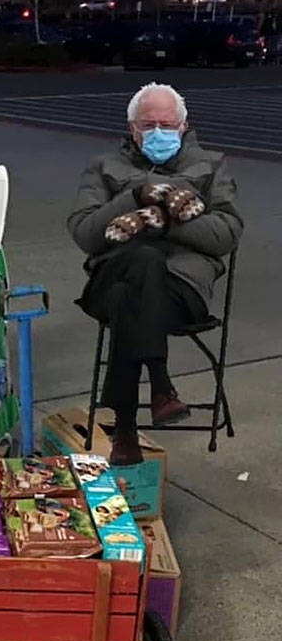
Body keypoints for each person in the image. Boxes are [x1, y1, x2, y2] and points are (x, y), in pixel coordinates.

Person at [68, 82, 243, 466]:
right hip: (111, 274)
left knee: (129, 289)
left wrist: (160, 221)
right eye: (149, 124)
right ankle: (160, 386)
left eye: (167, 124)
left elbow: (226, 233)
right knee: (140, 264)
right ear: (133, 129)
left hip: (180, 290)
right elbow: (84, 233)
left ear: (183, 126)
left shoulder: (210, 166)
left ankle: (126, 429)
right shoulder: (103, 167)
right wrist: (134, 197)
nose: (159, 132)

● ● ● ● ● ● ●

### Aim of the task
Retype only the lines that run from the first line of the entries above to the line containing "left elbow: (226, 233)", both included. Do not carry over any pictures.

### Solution for this exercise
Body keypoints for each person in the image. Boxes are [x1, y1, x2, y2] and points are (x, y), in pixel coordinates.

Person at [68, 82, 243, 466]:
right hip: (111, 274)
left knee: (129, 289)
left wrist: (160, 221)
right eye: (149, 124)
right ankle: (160, 386)
left eye: (167, 124)
left elbow: (226, 233)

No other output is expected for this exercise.